ABOUT THIS TASK. Please put every line of all the records below into a numbered list, leaving out the blank lines.

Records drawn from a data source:
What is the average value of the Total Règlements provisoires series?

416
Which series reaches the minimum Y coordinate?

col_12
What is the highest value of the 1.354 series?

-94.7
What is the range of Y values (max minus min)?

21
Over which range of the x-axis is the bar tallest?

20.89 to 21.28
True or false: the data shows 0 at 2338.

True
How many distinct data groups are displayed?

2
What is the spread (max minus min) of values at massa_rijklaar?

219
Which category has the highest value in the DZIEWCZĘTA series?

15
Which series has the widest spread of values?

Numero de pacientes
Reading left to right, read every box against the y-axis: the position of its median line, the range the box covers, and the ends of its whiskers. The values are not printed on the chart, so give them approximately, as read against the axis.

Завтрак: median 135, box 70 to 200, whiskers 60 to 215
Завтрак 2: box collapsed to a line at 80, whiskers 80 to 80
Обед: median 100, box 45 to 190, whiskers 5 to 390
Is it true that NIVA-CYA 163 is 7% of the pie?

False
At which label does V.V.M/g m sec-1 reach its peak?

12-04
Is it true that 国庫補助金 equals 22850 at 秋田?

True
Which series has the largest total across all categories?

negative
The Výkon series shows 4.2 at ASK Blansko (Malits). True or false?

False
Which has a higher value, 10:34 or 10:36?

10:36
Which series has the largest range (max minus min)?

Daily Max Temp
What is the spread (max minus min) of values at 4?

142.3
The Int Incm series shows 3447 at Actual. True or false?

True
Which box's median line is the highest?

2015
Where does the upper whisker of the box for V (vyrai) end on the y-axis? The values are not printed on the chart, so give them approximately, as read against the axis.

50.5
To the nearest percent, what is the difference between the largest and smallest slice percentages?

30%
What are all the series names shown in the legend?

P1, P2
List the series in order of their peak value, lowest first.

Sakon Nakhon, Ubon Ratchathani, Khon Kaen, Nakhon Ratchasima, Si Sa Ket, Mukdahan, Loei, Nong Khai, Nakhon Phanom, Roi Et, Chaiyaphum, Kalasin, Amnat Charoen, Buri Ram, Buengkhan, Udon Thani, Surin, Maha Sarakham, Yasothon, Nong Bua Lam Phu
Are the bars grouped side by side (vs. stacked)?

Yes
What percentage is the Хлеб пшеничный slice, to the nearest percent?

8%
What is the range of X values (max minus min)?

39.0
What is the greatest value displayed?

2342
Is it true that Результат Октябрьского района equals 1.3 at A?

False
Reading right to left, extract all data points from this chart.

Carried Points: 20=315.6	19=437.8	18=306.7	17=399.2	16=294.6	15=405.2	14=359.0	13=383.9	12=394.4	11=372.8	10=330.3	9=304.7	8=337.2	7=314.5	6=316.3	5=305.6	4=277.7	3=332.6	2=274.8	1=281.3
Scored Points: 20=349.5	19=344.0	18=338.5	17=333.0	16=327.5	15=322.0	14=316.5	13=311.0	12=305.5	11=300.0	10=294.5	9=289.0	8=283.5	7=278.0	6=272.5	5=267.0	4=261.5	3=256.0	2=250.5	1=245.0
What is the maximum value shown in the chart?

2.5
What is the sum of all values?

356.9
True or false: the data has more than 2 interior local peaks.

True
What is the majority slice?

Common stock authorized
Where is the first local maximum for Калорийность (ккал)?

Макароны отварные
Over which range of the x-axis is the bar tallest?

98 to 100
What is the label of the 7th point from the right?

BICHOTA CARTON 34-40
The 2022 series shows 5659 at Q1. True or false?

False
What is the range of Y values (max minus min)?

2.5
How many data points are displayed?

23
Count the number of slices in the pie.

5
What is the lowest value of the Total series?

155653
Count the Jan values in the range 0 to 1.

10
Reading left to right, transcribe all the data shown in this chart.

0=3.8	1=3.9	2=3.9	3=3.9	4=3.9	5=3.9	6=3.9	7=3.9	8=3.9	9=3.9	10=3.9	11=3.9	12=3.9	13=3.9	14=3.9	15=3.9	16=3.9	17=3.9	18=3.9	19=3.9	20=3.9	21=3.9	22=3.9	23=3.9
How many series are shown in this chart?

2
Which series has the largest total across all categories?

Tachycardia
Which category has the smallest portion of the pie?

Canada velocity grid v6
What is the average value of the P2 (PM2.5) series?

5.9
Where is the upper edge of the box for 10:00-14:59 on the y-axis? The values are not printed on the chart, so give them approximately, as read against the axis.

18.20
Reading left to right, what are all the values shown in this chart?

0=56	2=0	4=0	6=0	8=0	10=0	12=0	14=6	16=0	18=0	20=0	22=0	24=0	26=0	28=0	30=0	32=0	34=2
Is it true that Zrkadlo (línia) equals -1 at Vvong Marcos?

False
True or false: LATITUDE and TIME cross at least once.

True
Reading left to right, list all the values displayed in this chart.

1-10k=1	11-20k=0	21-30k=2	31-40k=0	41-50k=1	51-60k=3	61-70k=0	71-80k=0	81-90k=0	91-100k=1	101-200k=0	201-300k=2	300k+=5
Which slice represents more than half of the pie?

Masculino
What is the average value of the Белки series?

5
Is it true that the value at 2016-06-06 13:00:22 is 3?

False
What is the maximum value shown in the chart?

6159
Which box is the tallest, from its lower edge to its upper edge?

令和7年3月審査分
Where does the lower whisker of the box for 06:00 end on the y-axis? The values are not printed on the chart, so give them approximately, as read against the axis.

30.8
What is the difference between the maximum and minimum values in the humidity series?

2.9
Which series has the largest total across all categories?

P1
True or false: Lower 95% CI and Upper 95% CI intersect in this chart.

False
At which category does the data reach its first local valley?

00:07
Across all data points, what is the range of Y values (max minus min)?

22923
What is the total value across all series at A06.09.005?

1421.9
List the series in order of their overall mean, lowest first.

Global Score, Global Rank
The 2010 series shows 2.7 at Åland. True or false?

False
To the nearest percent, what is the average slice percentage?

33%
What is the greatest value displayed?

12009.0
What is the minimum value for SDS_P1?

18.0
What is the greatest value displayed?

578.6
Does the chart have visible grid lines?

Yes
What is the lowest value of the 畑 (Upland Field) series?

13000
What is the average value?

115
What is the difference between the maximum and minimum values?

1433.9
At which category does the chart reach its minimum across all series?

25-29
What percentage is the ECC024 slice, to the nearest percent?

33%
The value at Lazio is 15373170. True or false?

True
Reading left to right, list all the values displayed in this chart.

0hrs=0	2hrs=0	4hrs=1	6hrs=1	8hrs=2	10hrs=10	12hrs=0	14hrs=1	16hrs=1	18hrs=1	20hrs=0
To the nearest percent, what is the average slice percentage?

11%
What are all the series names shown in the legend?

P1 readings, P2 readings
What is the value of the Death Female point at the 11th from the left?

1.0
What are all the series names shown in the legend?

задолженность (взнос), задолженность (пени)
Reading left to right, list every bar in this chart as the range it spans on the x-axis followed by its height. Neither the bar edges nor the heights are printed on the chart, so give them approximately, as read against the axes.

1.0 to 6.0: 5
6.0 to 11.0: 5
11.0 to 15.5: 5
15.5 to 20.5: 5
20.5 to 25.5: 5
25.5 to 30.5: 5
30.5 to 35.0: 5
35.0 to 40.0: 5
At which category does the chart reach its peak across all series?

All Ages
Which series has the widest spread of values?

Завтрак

ANSWER SPACE.
1. What is the average value of the Total Règlements provisoires series?
2. 416
3. Which series reaches the minimum Y coordinate?
4. col_12
5. What is the highest value of the 1.354 series?
6. -94.7
7. What is the range of Y values (max minus min)?
8. 21
9. Over which range of the x-axis is the bar tallest?
10. 20.89 to 21.28
11. True or false: the data shows 0 at 2338.
12. True
13. How many distinct data groups are displayed?
14. 2
15. What is the spread (max minus min) of values at massa_rijklaar?
16. 219
17. Which category has the highest value in the DZIEWCZĘTA series?
18. 15
19. Which series has the widest spread of values?
20. Numero de pacientes
21. Reading left to right, read every box against the y-axis: the position of its median line, the range the box covers, and the ends of its whiskers. The values are not printed on the chart, so give them approximately, as read against the axis.
22. Завтрак: median 135, box 70 to 200, whiskers 60 to 215
23. Завтрак 2: box collapsed to a line at 80, whiskers 80 to 80
24. Обед: median 100, box 45 to 190, whiskers 5 to 390
25. Is it true that NIVA-CYA 163 is 7% of the pie?
26. False
27. At which label does V.V.M/g m sec-1 reach its peak?
28. 12-04
29. Is it true that 国庫補助金 equals 22850 at 秋田?
30. True
31. Which series has the largest total across all categories?
32. negative
33. The Výkon series shows 4.2 at ASK Blansko (Malits). True or false?
34. False
35. Which has a higher value, 10:34 or 10:36?
36. 10:36
37. Which series has the largest range (max minus min)?
38. Daily Max Temp
39. What is the spread (max minus min) of values at 4?
40. 142.3
41. The Int Incm series shows 3447 at Actual. True or false?
42. True
43. Which box's median line is the highest?
44. 2015
45. Where does the upper whisker of the box for V (vyrai) end on the y-axis? The values are not printed on the chart, so give them approximately, as read against the axis.
46. 50.5
47. To the nearest percent, what is the difference between the largest and smallest slice percentages?
48. 30%
49. What are all the series names shown in the legend?
50. P1, P2
51. List the series in order of their peak value, lowest first.
52. Sakon Nakhon, Ubon Ratchathani, Khon Kaen, Nakhon Ratchasima, Si Sa Ket, Mukdahan, Loei, Nong Khai, Nakhon Phanom, Roi Et, Chaiyaphum, Kalasin, Amnat Charoen, Buri Ram, Buengkhan, Udon Thani, Surin, Maha Sarakham, Yasothon, Nong Bua Lam Phu
53. Are the bars grouped side by side (vs. stacked)?
54. Yes
55. What percentage is the Хлеб пшеничный slice, to the nearest percent?
56. 8%
57. What is the range of X values (max minus min)?
58. 39.0
59. What is the greatest value displayed?
60. 2342
61. Is it true that Результат Октябрьского района equals 1.3 at A?
62. False
63. Reading right to left, extract all data points from this chart.
64. Carried Points: 20=315.6	19=437.8	18=306.7	17=399.2	16=294.6	15=405.2	14=359.0	13=383.9	12=394.4	11=372.8	10=330.3	9=304.7	8=337.2	7=314.5	6=316.3	5=305.6	4=277.7	3=332.6	2=274.8	1=281.3
65. Scored Points: 20=349.5	19=344.0	18=338.5	17=333.0	16=327.5	15=322.0	14=316.5	13=311.0	12=305.5	11=300.0	10=294.5	9=289.0	8=283.5	7=278.0	6=272.5	5=267.0	4=261.5	3=256.0	2=250.5	1=245.0
66. What is the maximum value shown in the chart?
67. 2.5
68. What is the sum of all values?
69. 356.9
70. True or false: the data has more than 2 interior local peaks.
71. True
72. What is the majority slice?
73. Common stock authorized
74. Where is the first local maximum for Калорийность (ккал)?
75. Макароны отварные
76. Over which range of the x-axis is the bar tallest?
77. 98 to 100
78. What is the label of the 7th point from the right?
79. BICHOTA CARTON 34-40
80. The 2022 series shows 5659 at Q1. True or false?
81. False
82. What is the range of Y values (max minus min)?
83. 2.5
84. How many data points are displayed?
85. 23
86. Count the number of slices in the pie.
87. 5
88. What is the lowest value of the Total series?
89. 155653
90. Count the Jan values in the range 0 to 1.
91. 10
92. Reading left to right, transcribe all the data shown in this chart.
93. 0=3.8	1=3.9	2=3.9	3=3.9	4=3.9	5=3.9	6=3.9	7=3.9	8=3.9	9=3.9	10=3.9	11=3.9	12=3.9	13=3.9	14=3.9	15=3.9	16=3.9	17=3.9	18=3.9	19=3.9	20=3.9	21=3.9	22=3.9	23=3.9
94. How many series are shown in this chart?
95. 2
96. Which series has the largest total across all categories?
97. Tachycardia
98. Which category has the smallest portion of the pie?
99. Canada velocity grid v6
100. What is the average value of the P2 (PM2.5) series?
101. 5.9
102. Where is the upper edge of the box for 10:00-14:59 on the y-axis? The values are not printed on the chart, so give them approximately, as read against the axis.
103. 18.20
104. Reading left to right, what are all the values shown in this chart?
105. 0=56	2=0	4=0	6=0	8=0	10=0	12=0	14=6	16=0	18=0	20=0	22=0	24=0	26=0	28=0	30=0	32=0	34=2
106. Is it true that Zrkadlo (línia) equals -1 at Vvong Marcos?
107. False
108. True or false: LATITUDE and TIME cross at least once.
109. True
110. Reading left to right, list all the values displayed in this chart.
111. 1-10k=1	11-20k=0	21-30k=2	31-40k=0	41-50k=1	51-60k=3	61-70k=0	71-80k=0	81-90k=0	91-100k=1	101-200k=0	201-300k=2	300k+=5
112. Which slice represents more than half of the pie?
113. Masculino
114. What is the average value of the Белки series?
115. 5
116. Is it true that the value at 2016-06-06 13:00:22 is 3?
117. False
118. What is the maximum value shown in the chart?
119. 6159
120. Which box is the tallest, from its lower edge to its upper edge?
121. 令和7年3月審査分
122. Where does the lower whisker of the box for 06:00 end on the y-axis? The values are not printed on the chart, so give them approximately, as read against the axis.
123. 30.8
124. What is the difference between the maximum and minimum values in the humidity series?
125. 2.9
126. Which series has the largest total across all categories?
127. P1
128. True or false: Lower 95% CI and Upper 95% CI intersect in this chart.
129. False
130. At which category does the data reach its first local valley?
131. 00:07
132. Across all data points, what is the range of Y values (max minus min)?
133. 22923
134. What is the total value across all series at A06.09.005?
135. 1421.9
136. List the series in order of their overall mean, lowest first.
137. Global Score, Global Rank
138. The 2010 series shows 2.7 at Åland. True or false?
139. False
140. To the nearest percent, what is the average slice percentage?
141. 33%
142. What is the greatest value displayed?
143. 12009.0
144. What is the minimum value for SDS_P1?
145. 18.0
146. What is the greatest value displayed?
147. 578.6
148. Does the chart have visible grid lines?
149. Yes
150. What is the lowest value of the 畑 (Upland Field) series?
151. 13000
152. What is the average value?
153. 115
154. What is the difference between the maximum and minimum values?
155. 1433.9
156. At which category does the chart reach its minimum across all series?
157. 25-29
158. What percentage is the ECC024 slice, to the nearest percent?
159. 33%
160. The value at Lazio is 15373170. True or false?
161. True
162. Reading left to right, list all the values displayed in this chart.
163. 0hrs=0	2hrs=0	4hrs=1	6hrs=1	8hrs=2	10hrs=10	12hrs=0	14hrs=1	16hrs=1	18hrs=1	20hrs=0
164. To the nearest percent, what is the average slice percentage?
165. 11%
166. What are all the series names shown in the legend?
167. P1 readings, P2 readings
168. What is the value of the Death Female point at the 11th from the left?
169. 1.0
170. What are all the series names shown in the legend?
171. задолженность (взнос), задолженность (пени)
172. Reading left to right, list every bar in this chart as the range it spans on the x-axis followed by its height. Neither the bar edges nor the heights are printed on the chart, so give them approximately, as read against the axes.
173. 1.0 to 6.0: 5
174. 6.0 to 11.0: 5
175. 11.0 to 15.5: 5
176. 15.5 to 20.5: 5
177. 20.5 to 25.5: 5
178. 25.5 to 30.5: 5
179. 30.5 to 35.0: 5
180. 35.0 to 40.0: 5
181. At which category does the chart reach its peak across all series?
182. All Ages
183. Which series has the widest spread of values?
184. Завтрак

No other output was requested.